EXERCISE REQUIREMENTS: Out of the lines below, please list those that hold the string "hàng".

Stored data
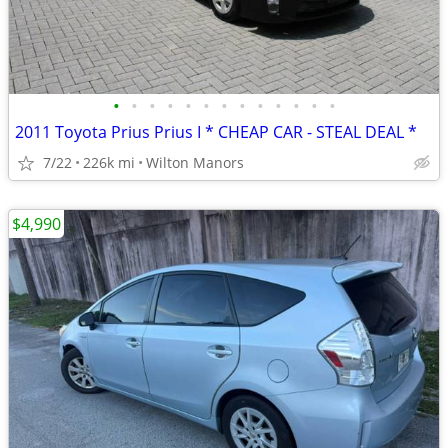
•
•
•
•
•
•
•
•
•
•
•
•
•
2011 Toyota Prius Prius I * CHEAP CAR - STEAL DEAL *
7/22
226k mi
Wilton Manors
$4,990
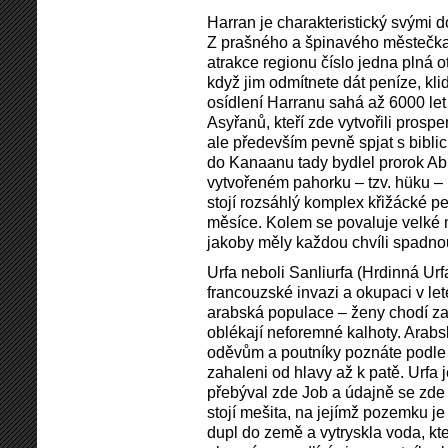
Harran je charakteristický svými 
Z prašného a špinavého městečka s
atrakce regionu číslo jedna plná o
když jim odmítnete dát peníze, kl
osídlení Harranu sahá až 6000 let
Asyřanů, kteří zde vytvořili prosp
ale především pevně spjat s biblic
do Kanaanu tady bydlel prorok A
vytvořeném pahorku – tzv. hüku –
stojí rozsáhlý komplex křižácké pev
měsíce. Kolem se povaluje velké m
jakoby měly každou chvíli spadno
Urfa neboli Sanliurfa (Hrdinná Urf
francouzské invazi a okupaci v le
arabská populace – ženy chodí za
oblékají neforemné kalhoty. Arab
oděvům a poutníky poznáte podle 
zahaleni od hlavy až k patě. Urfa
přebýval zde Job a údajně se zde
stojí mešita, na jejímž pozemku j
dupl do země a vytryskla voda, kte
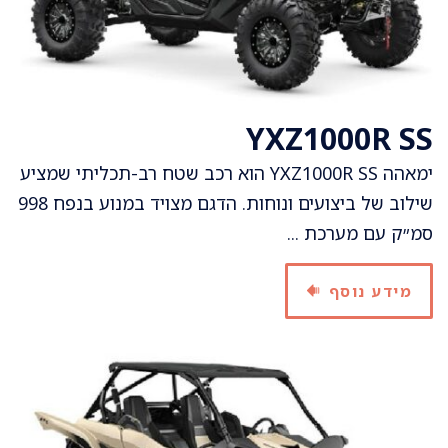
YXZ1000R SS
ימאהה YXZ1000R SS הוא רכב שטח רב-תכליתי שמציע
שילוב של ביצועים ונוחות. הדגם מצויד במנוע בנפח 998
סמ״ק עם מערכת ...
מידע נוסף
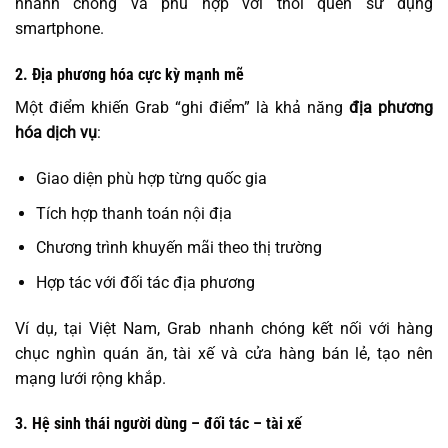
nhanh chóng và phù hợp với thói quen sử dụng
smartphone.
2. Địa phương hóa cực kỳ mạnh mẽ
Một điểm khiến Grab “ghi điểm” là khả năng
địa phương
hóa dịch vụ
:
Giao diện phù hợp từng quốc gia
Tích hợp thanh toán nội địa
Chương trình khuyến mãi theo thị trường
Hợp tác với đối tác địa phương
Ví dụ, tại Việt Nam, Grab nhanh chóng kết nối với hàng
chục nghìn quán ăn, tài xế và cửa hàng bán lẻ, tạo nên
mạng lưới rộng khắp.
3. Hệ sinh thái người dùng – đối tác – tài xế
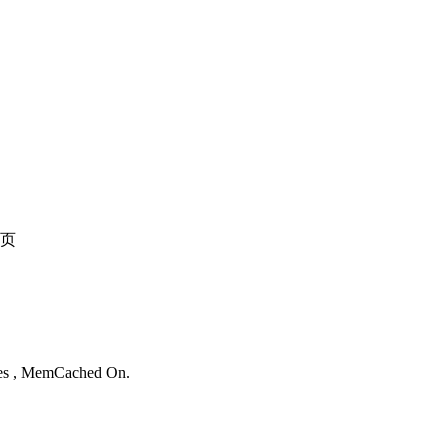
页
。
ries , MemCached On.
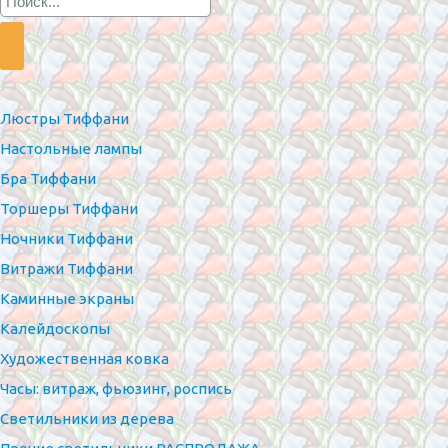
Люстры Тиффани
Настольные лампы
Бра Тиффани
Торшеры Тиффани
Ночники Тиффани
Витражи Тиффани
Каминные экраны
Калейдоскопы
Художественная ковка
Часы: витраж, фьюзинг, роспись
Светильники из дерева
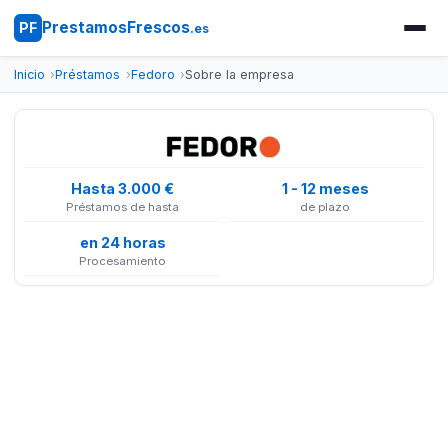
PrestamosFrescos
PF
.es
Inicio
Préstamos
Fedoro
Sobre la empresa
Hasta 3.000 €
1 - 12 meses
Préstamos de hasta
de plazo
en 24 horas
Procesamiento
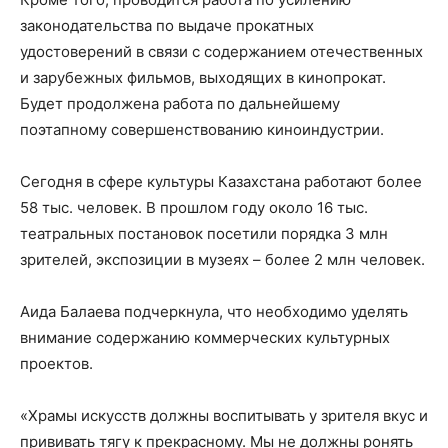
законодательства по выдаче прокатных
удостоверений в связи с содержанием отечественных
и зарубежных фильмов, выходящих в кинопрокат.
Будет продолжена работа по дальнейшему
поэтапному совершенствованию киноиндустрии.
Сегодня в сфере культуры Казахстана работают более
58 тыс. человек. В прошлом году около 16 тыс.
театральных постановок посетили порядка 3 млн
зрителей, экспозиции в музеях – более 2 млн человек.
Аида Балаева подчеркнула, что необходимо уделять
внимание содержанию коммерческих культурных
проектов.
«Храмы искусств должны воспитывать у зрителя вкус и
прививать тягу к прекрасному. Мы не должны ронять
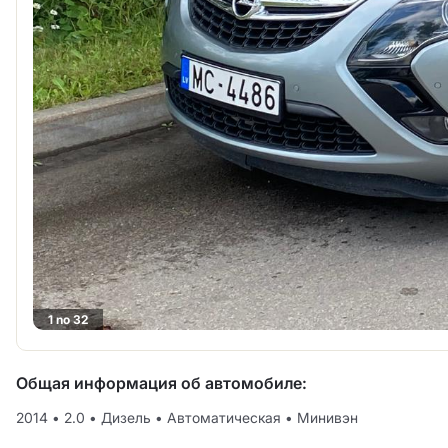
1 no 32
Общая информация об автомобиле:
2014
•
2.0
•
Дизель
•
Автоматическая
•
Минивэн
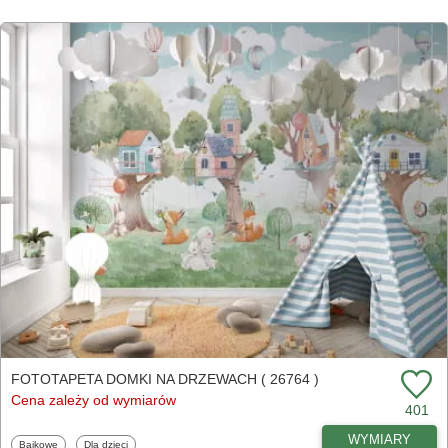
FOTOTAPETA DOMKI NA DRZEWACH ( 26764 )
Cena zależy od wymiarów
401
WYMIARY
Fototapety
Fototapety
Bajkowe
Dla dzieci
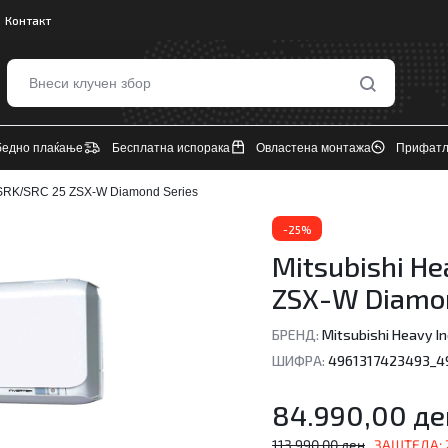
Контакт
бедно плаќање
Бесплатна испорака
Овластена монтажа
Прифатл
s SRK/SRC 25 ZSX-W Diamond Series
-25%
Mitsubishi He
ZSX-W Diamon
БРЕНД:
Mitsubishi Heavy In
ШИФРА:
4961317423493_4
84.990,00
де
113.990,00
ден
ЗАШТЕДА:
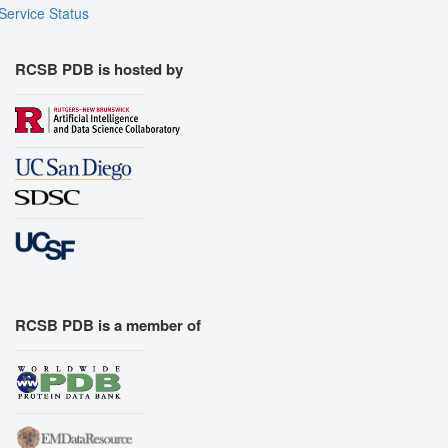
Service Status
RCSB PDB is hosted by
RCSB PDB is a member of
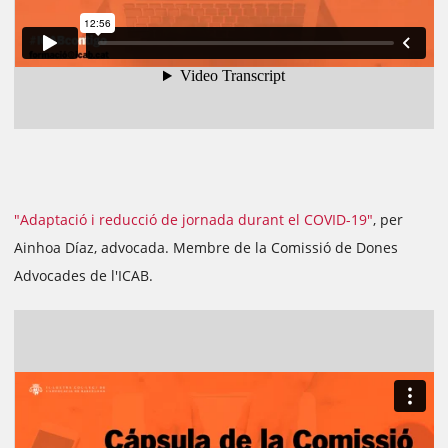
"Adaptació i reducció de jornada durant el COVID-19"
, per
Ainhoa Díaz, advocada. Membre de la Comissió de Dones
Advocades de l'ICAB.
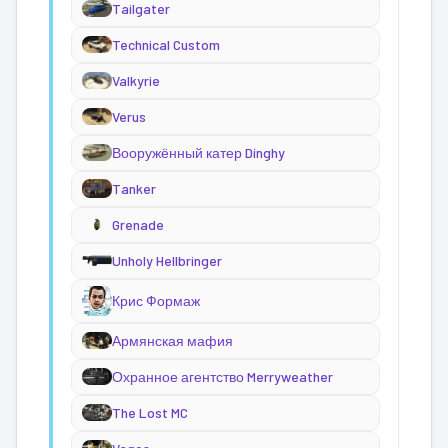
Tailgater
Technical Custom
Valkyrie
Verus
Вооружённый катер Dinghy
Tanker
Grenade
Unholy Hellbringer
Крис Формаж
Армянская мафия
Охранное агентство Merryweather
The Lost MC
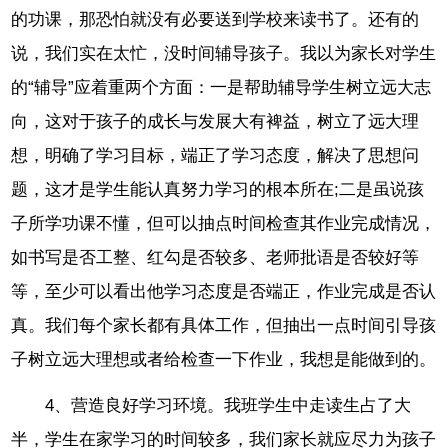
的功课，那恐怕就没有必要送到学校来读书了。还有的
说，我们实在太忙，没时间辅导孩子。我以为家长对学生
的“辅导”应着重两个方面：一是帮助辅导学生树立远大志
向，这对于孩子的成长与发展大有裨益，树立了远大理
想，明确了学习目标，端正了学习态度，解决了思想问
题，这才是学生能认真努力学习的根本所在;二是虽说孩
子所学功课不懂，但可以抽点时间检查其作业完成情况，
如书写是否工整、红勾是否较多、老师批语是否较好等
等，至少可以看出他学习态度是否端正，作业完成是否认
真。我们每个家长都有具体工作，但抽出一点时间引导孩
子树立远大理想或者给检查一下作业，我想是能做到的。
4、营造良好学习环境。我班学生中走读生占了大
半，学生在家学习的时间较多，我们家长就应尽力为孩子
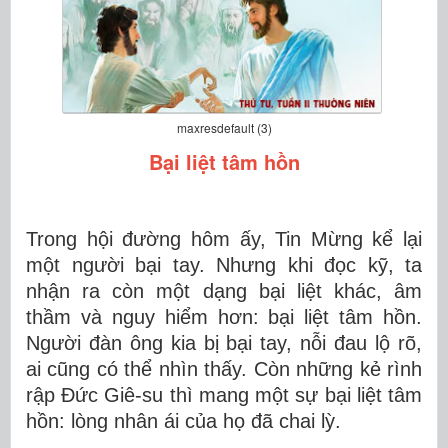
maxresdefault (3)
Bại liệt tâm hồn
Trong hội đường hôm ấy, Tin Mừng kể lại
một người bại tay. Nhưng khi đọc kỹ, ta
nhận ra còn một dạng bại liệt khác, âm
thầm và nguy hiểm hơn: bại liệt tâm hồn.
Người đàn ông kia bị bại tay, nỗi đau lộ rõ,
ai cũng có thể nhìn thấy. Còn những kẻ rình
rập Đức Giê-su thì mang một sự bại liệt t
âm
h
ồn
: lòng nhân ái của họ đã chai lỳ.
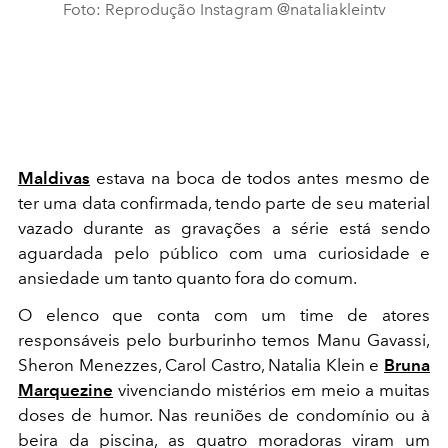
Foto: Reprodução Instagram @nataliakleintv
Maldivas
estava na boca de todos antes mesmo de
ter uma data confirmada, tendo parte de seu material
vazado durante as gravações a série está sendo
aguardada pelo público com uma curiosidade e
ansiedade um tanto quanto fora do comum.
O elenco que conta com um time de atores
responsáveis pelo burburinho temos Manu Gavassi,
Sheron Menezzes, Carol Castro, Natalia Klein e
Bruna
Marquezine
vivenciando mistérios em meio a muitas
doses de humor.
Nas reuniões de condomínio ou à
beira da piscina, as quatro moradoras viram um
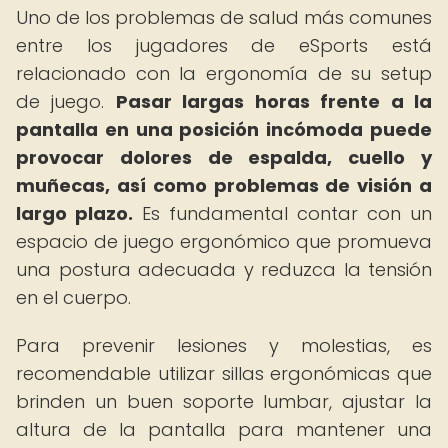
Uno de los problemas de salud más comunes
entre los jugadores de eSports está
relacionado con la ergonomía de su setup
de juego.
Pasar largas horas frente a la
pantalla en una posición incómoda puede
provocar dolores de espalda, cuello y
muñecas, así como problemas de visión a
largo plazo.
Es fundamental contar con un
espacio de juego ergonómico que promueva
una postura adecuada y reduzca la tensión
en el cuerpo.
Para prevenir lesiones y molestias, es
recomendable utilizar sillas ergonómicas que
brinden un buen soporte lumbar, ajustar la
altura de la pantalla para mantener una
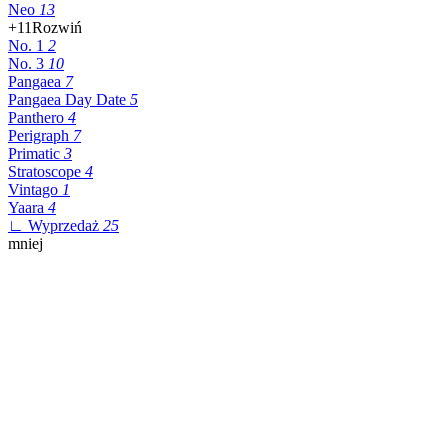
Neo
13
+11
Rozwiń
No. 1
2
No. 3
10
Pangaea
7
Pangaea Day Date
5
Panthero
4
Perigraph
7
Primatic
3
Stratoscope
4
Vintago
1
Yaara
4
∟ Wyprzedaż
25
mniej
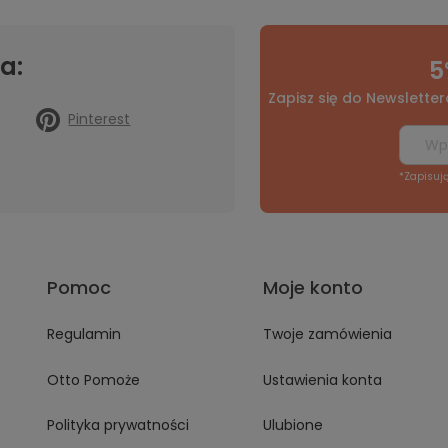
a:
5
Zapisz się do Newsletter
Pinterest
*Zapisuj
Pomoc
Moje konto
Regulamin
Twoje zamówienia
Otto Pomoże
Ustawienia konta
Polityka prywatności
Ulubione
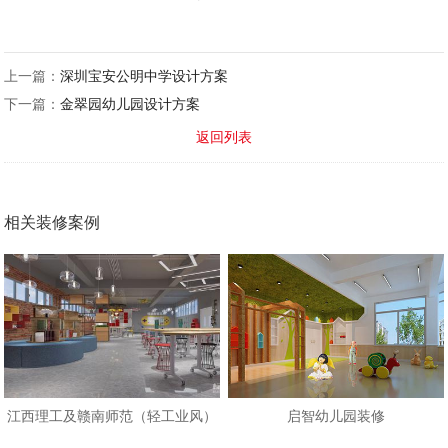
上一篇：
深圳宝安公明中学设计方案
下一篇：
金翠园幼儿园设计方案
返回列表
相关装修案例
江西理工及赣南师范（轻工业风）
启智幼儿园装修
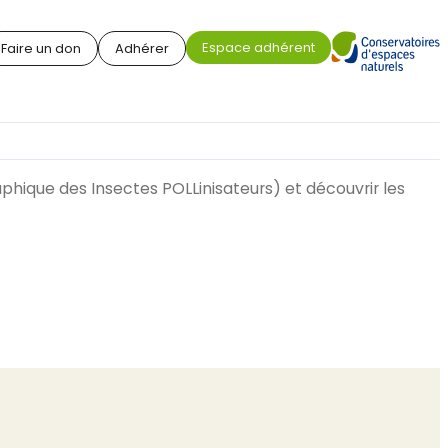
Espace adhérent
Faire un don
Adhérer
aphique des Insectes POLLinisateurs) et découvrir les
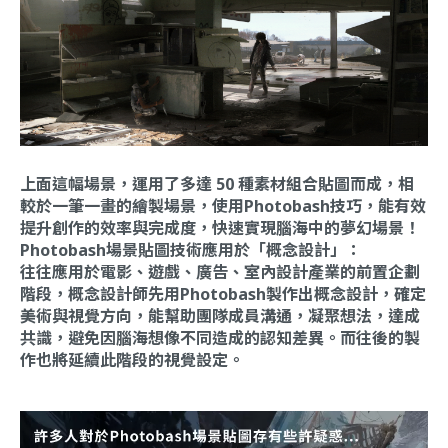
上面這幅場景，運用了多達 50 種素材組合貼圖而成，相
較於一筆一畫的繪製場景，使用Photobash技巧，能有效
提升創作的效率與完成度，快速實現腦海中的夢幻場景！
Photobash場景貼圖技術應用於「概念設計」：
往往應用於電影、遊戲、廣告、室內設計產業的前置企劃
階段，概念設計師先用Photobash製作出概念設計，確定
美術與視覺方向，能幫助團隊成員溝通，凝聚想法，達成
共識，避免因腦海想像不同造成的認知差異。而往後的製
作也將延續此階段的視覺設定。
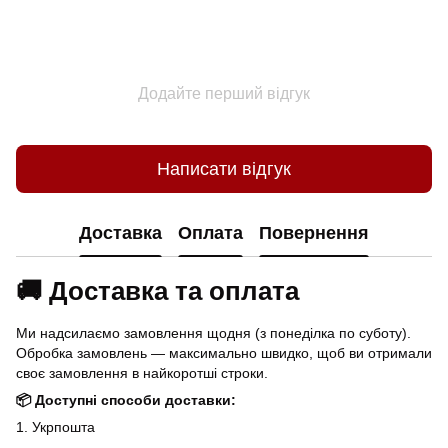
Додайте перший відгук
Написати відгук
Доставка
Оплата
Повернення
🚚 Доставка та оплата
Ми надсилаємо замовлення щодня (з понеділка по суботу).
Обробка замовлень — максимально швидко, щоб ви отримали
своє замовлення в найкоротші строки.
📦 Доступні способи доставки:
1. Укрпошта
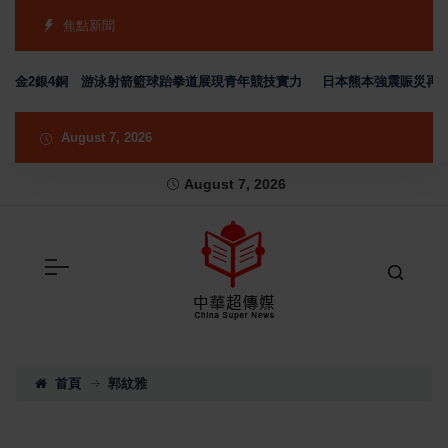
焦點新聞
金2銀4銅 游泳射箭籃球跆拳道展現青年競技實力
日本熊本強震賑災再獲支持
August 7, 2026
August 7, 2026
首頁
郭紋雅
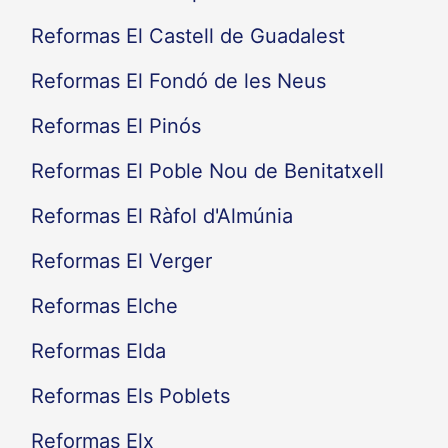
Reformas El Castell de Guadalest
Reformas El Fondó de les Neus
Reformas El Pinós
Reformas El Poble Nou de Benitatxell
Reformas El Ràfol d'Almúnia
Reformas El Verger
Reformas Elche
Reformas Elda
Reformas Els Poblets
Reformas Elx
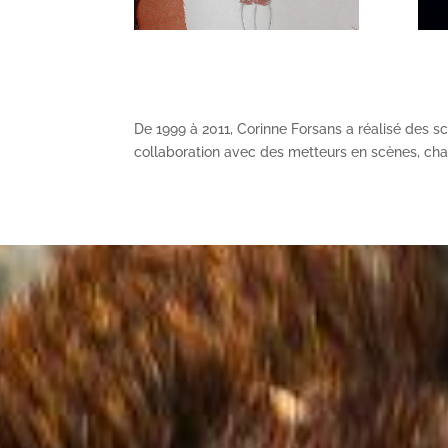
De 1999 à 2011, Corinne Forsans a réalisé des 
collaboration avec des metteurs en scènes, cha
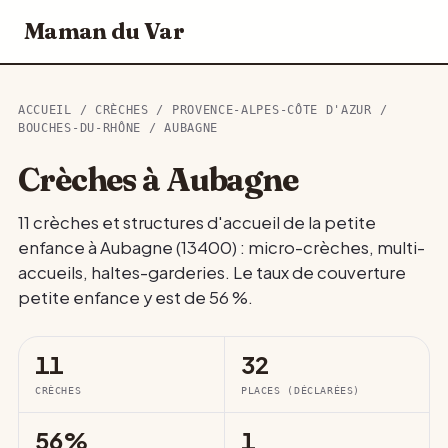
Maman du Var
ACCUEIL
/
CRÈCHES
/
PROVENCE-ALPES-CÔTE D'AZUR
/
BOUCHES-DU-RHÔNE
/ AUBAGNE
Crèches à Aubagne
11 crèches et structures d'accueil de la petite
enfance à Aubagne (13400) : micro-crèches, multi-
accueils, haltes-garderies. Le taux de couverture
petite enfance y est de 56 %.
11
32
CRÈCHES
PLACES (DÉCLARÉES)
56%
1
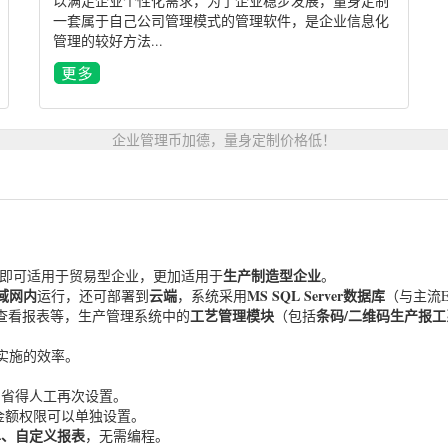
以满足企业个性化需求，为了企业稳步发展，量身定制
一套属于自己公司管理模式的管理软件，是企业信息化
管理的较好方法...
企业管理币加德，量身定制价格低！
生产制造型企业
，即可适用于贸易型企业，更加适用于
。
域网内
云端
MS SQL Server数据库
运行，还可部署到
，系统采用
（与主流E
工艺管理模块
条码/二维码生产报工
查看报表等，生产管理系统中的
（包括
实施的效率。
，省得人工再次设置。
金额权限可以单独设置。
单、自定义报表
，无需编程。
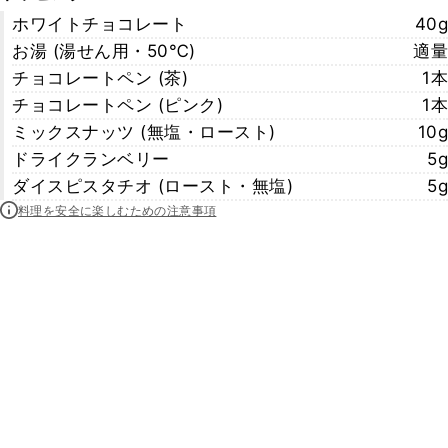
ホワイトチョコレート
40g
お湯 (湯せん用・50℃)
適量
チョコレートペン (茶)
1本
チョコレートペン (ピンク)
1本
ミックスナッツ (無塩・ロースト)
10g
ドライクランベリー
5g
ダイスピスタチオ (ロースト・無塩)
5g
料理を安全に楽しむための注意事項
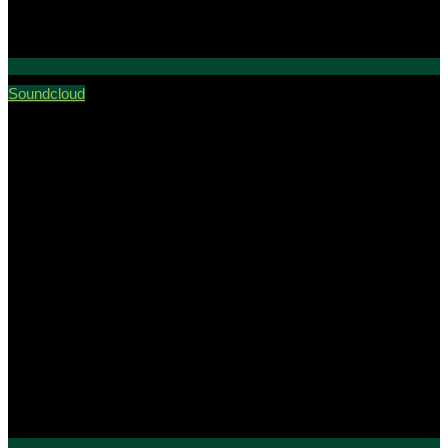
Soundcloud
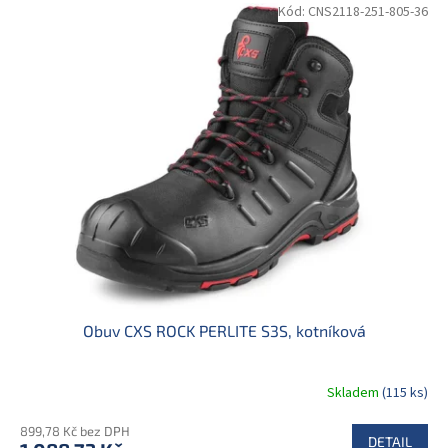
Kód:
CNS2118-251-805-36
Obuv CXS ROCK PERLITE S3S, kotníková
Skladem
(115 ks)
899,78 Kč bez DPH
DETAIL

SOLUTION TO THIS EXERCISE:
Ví dụ, tại Việt Nam, Grab nhanh chóng kết nối với hàng
chục nghìn quán ăn, tài xế và cửa hàng bán lẻ, tạo nên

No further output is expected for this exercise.